Another (strong) benefit for using LayoutBuilder is that your output is guaranteed to have the correct form. I have some special cases in my own analysis tools where I walk the output, and replace the EmptyArray
with the corresponding zero-sized layouts. If LayoutBuilder
worked in Numba, I'd be able to remove those!
AwkwardForth is not as fast as compiled code (by a factor of 2× to 5×), but faster than any other runtime-interpreted code I know of.
Still, that's impressive perf. For most people I imagine that's more than enough to make it usable.
LayoutBuilder through AwkwardForth is not quite a factor of 2× better than ArrayBuilder
Huh, that is interesting.
Nevertheless, Is the JIT compiler planned to be cppyy?
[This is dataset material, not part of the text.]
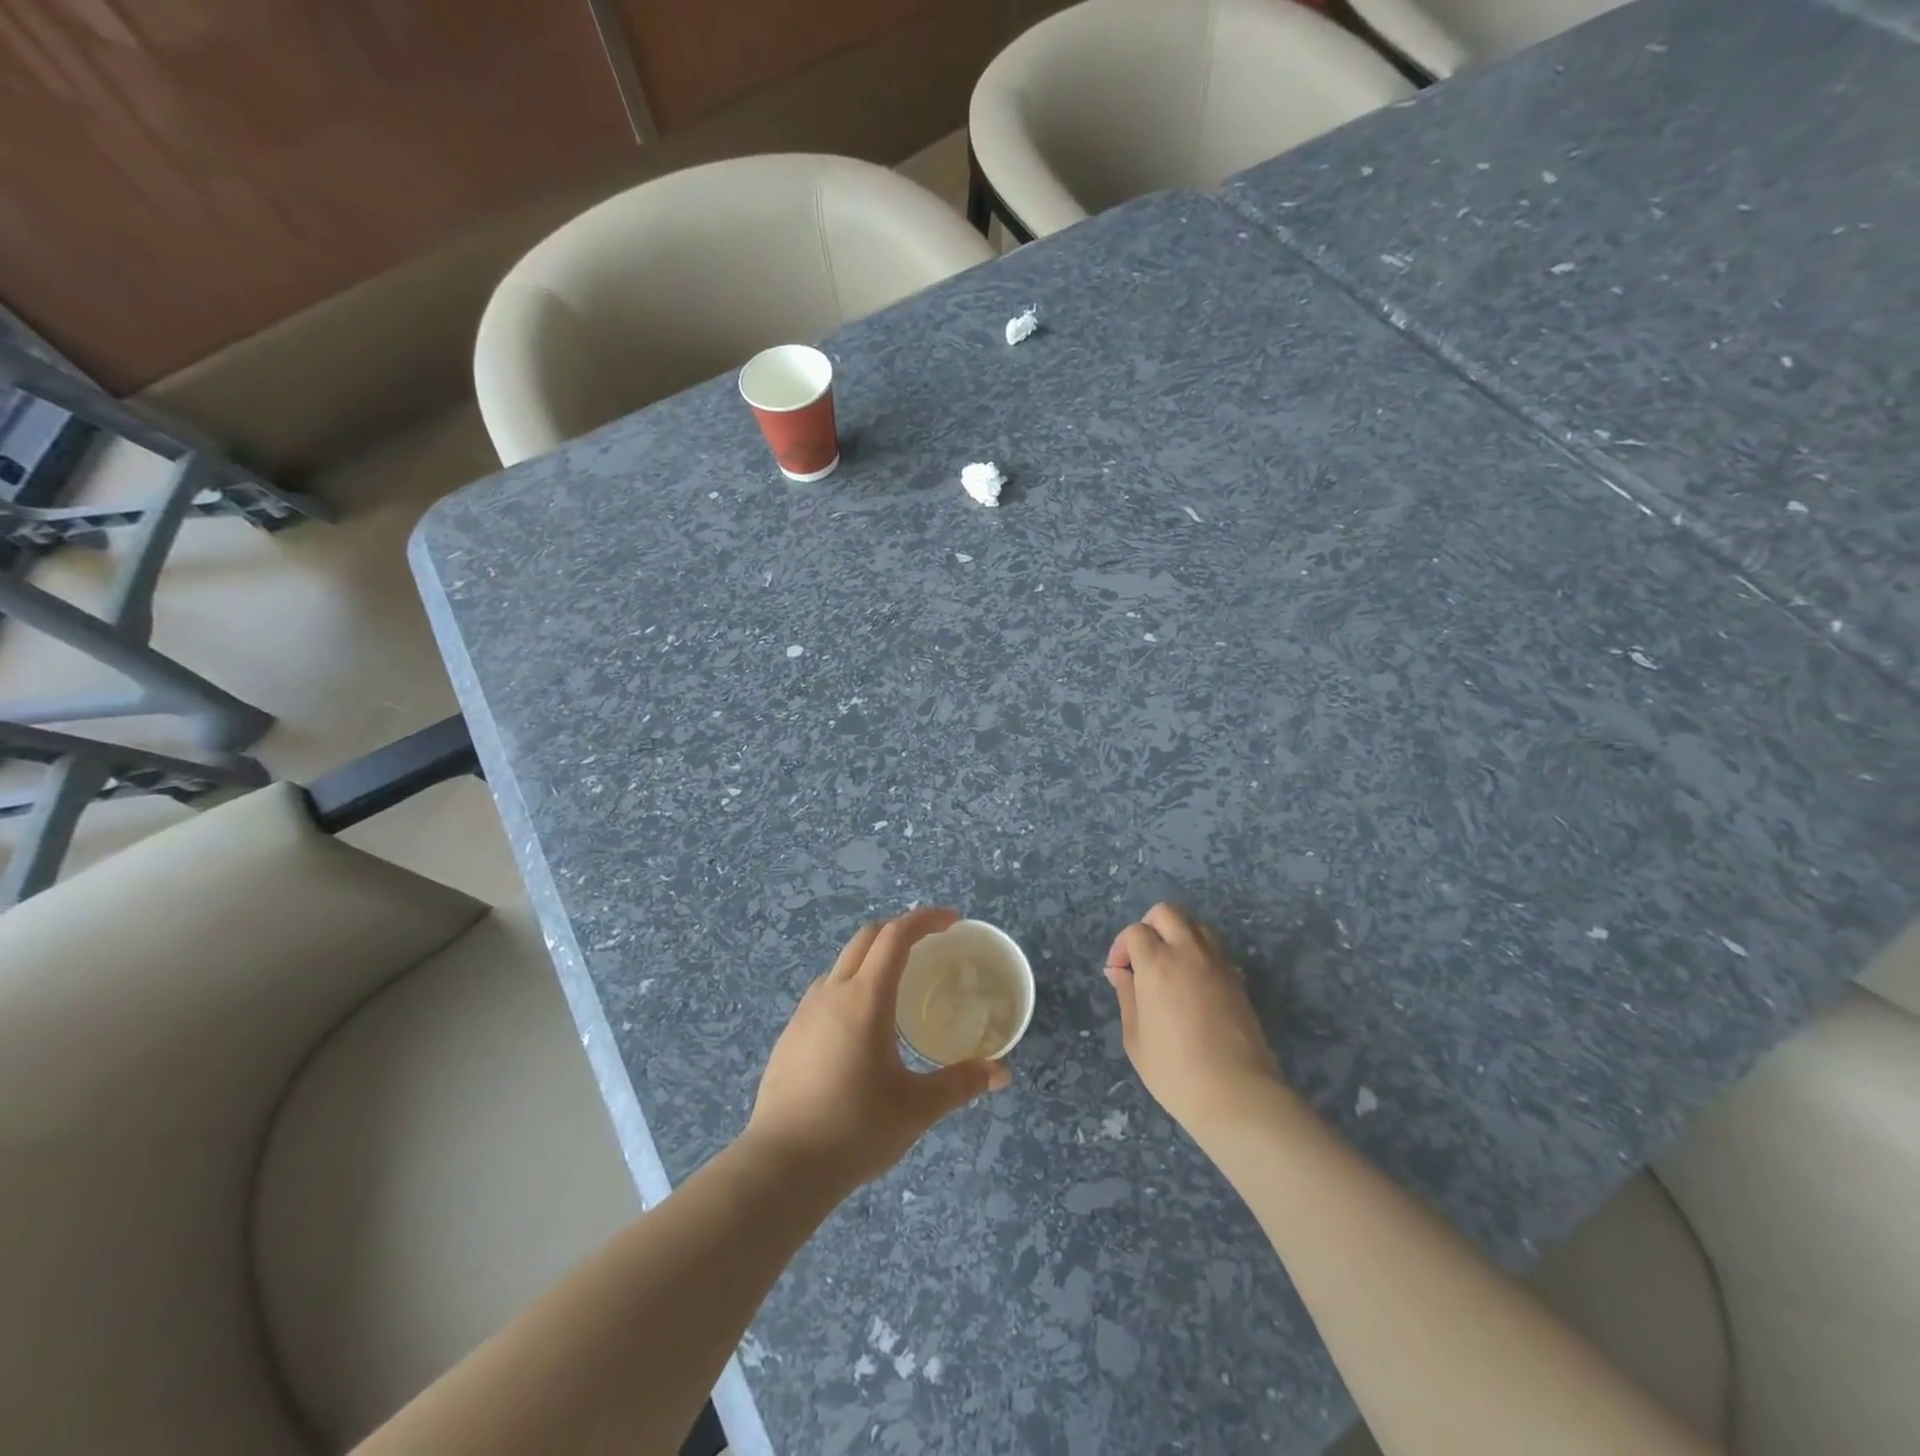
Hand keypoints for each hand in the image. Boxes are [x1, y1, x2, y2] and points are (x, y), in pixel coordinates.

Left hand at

With the new LayoutBuilder generated on the fly, there wouldn't be a stable set of pointers to point to.
Ah, that explains it.
We ought to have a function for filling in EmptyArray. Or no, this: scikit-hep/awkward-1.0#516 and let people write it themselves.
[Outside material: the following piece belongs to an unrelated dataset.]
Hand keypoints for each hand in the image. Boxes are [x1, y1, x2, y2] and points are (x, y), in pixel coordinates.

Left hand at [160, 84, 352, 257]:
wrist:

We're targeting two JIT compilers: cppyy in ROOT and cppyy outside of ROOT. From our end, we just generate the C++ strings and have Python code that knows how to invoke both interfaces.
recursively_apply
is public, and it addresses Martin & Doug's issue on #awkward-dask, but it won't help cases involving more than one array. The public function should decide whether to do recursively_apply
or broadcast_and_apply
based on whether there's one or more input array, since the interface is now (in v2) the same between them. And this public function will require significant documentation—how it works is not easy to guess.